Babba herself, whose private affairs were less absorbing than those of any of the persons dismounting from the back of Pegasos, instantaneously thrust her horns through the wooden partition separating the two horses from herself, and then, hurriedly withdrawing these finely curved objects from the neat apertures they had made, proceeded to arrange her beautifully flapping ears so as to catch every faintest overtone and undertone of the thoughts and feelings that these unusual visitors exchanged between themselves.

But satisfactory as it was to an amiable and easy-going cow like Babba to have the distraction, though she could only understand half of what she heard, of listening to something that did at least make her forget the passing discomfort of waiting with full udders the time of her milking, it was a mild satisfaction compared with the pleasure Okyrhöe derived from talking to Arsinöe. The woman listened to every word Arsinöe uttered, to every sigh Arsinöe sighed. Nor was there any shade of seduction, whether frightening or reassuring, whether cajoling or propitiating, that she did not practise on her sister-handmaid from Priam’s court.

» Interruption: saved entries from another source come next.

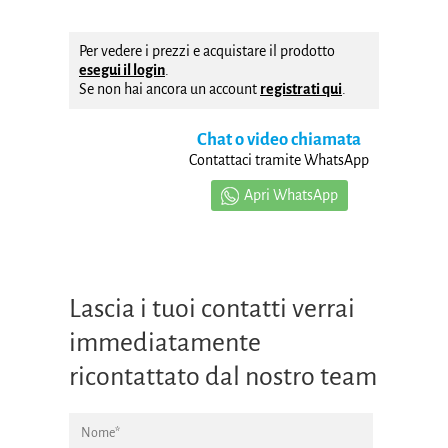
Per vedere i prezzi e acquistare il prodotto
esegui il login
.
Se non hai ancora un account
registrati qui
.
Chat o video chiamata
Contattaci tramite WhatsApp
Apri WhatsApp
Lascia i tuoi contatti verrai
immediatamente
ricontattato dal nostro team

She had Arsinöe just now entirely to herself, for Odysseus had gone off with Zeuks to present that unusual cattle-dealer, as a queer specimen of an island farmer, to their old family-nurse, Eurycleia. Time and place and circumstance therefore all played into Okyrhöe’s hands and she threw such a thrilling intensity into what she was doing that she would have taken Arsinöe completely by storm if the latter had not possessed her own secret loyalties: but even these were troubled and shaken; for the girl accepted without question — being all the while herself the hero’s child — the grotesque lie that Okyrhöe was a daughter of Hector. “You have the very look of his eyes!” Arsinöe cried. As a matter of fact even while she was uttering this ridiculous cry, and very largely because of the honest vehemence with which she uttered it, this impassioned carver of the features she had idealized from childhood, in complete ignorance of her blood-relationship to their possessor, not only revealed their outlines in her own face but imagined she found them where in reality there wasn’t a trace of them.